::: DATASET EXTRACT

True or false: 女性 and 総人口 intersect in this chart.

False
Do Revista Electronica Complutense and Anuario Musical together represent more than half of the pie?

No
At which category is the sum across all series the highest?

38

::::::
::: DATASET EXTRACT

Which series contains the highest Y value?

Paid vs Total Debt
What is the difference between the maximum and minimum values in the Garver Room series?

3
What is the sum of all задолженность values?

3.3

::::::

WORK REQUEST —
Pick out every line of the material above that contains the word "highest", matching its case exactly.

RESPONSE AREA —
At which category is the sum across all series the highest?
Which series contains the highest Y value?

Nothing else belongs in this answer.